Provided data:
━━━━━━━━
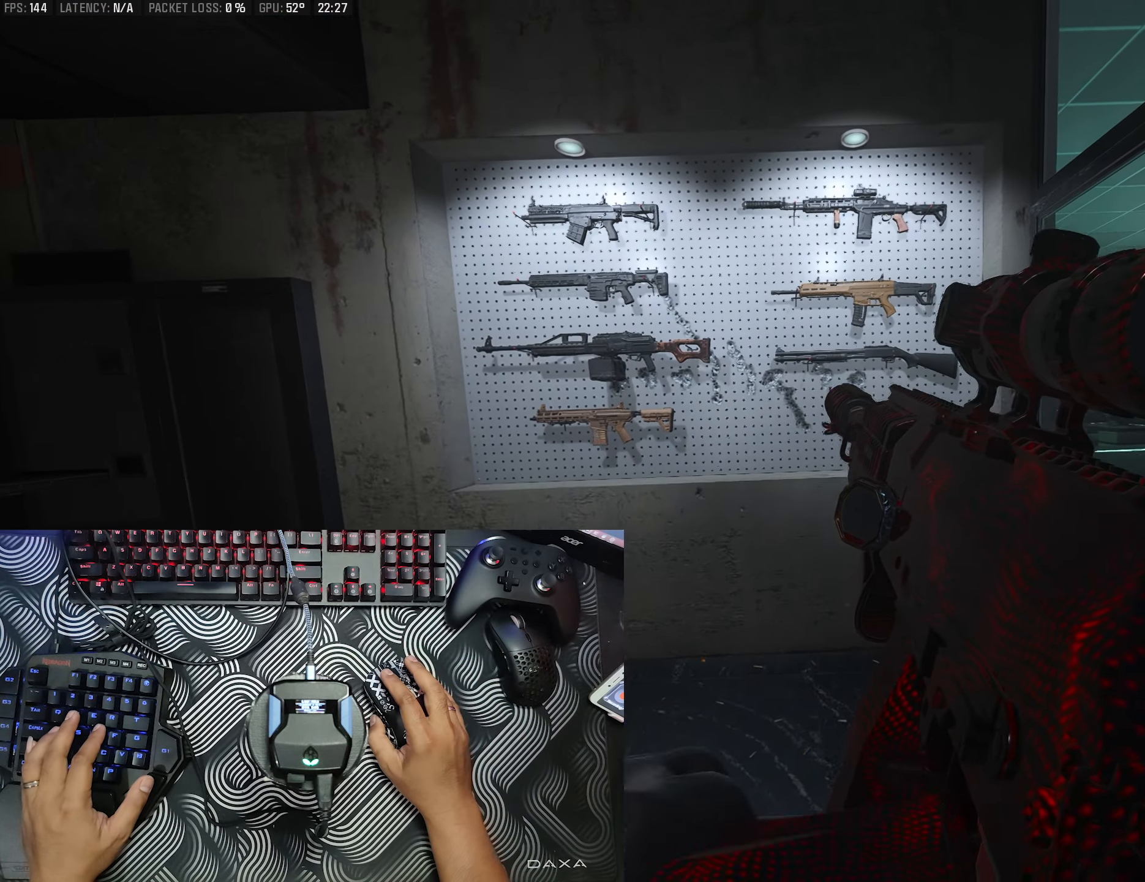
{"buttons": [], "left_stick": "up-left", "right_stick": "center", "events": [[367, "left_stick", "up-left"]]}
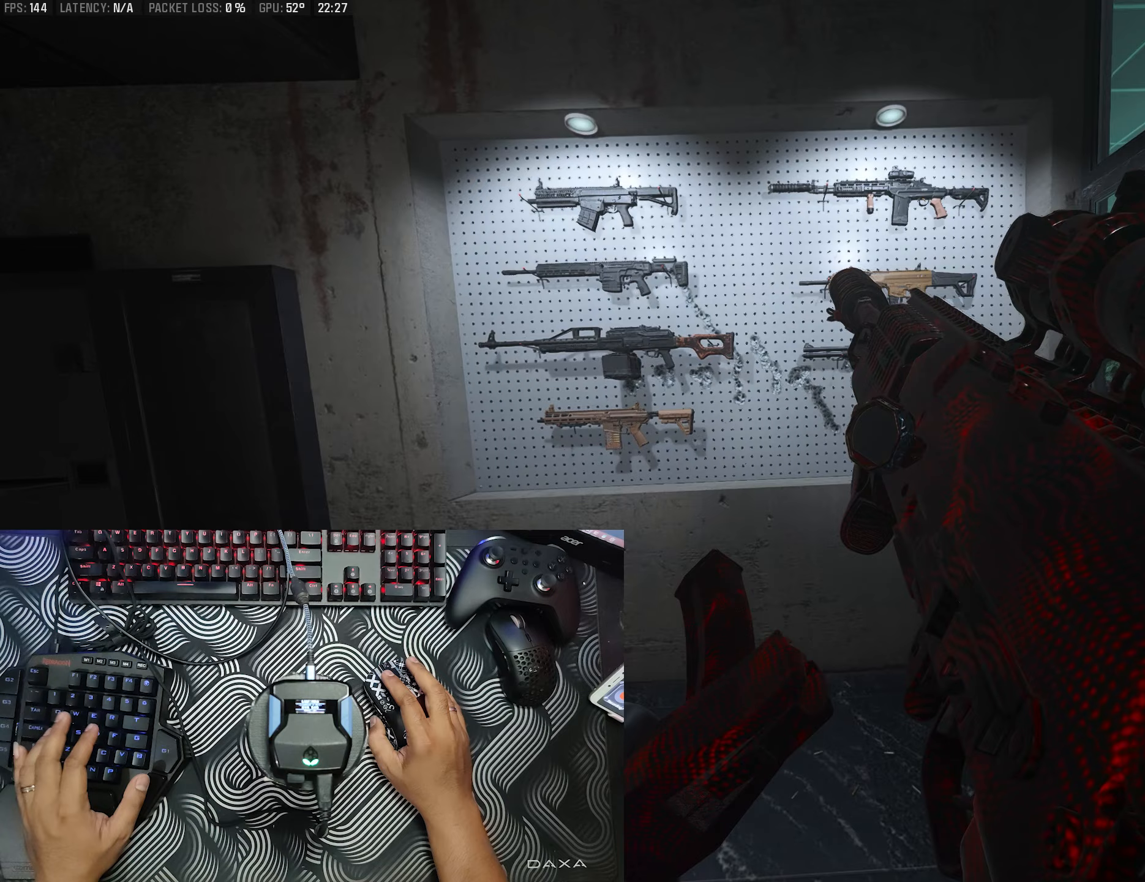
{"buttons": [], "left_stick": "center", "right_stick": "center", "events": [[67, "left_stick", "center"]]}
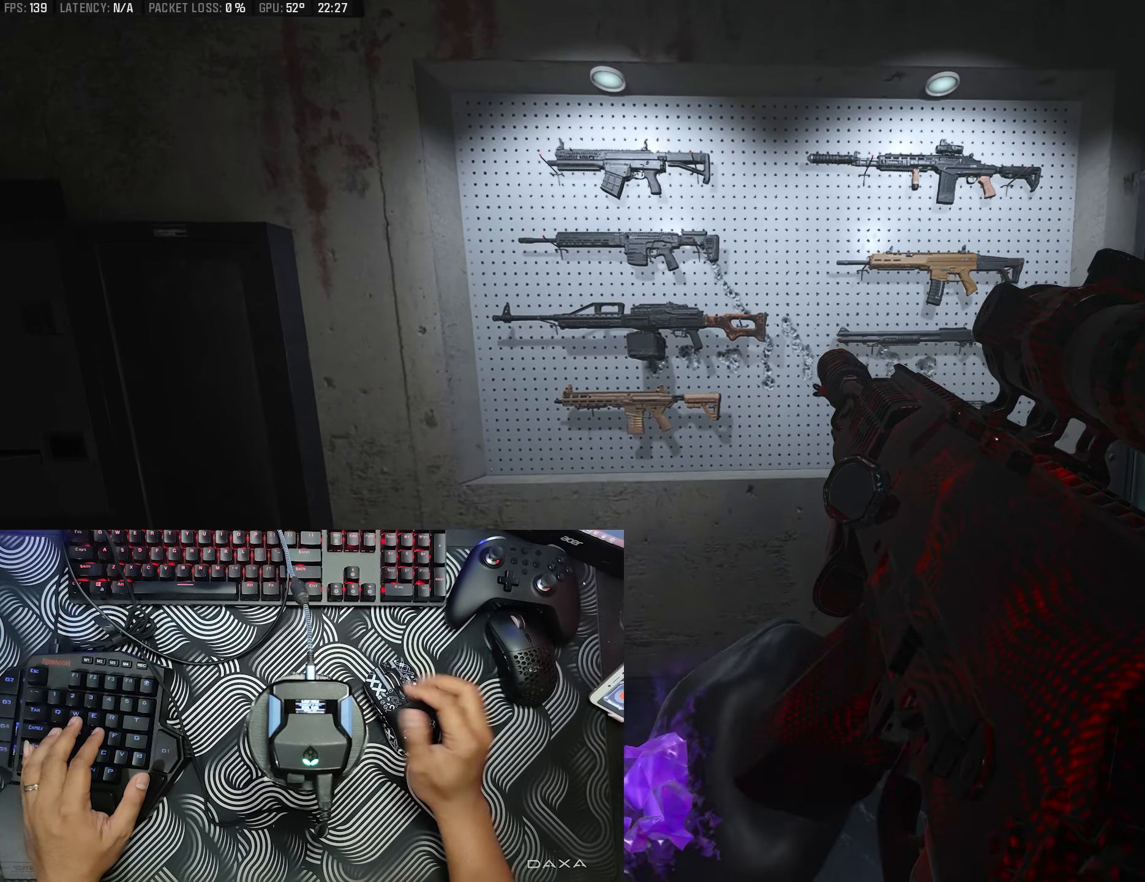
{"buttons": [], "left_stick": "center", "right_stick": "center", "events": []}
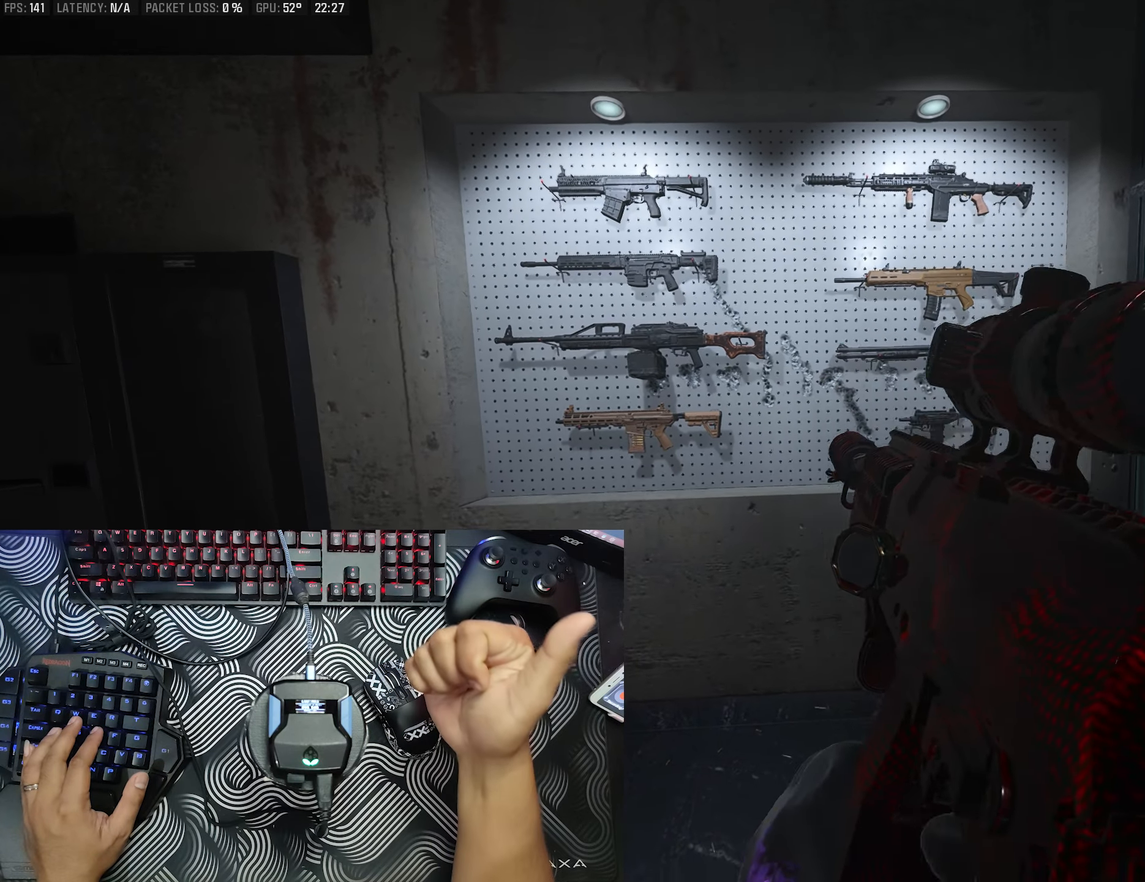
{"buttons": [], "left_stick": "center", "right_stick": "center", "events": []}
━━━━━━━━
Aim of the task: A word-for-word retyping of the material above is expected, without pictures.

Response to the exercise:
{"buttons": [], "left_stick": "up-left", "right_stick": "center", "events": [[367, "left_stick", "up-left"]]}
{"buttons": [], "left_stick": "center", "right_stick": "center", "events": [[67, "left_stick", "center"]]}
{"buttons": [], "left_stick": "center", "right_stick": "center", "events": []}
{"buttons": [], "left_stick": "center", "right_stick": "center", "events": []}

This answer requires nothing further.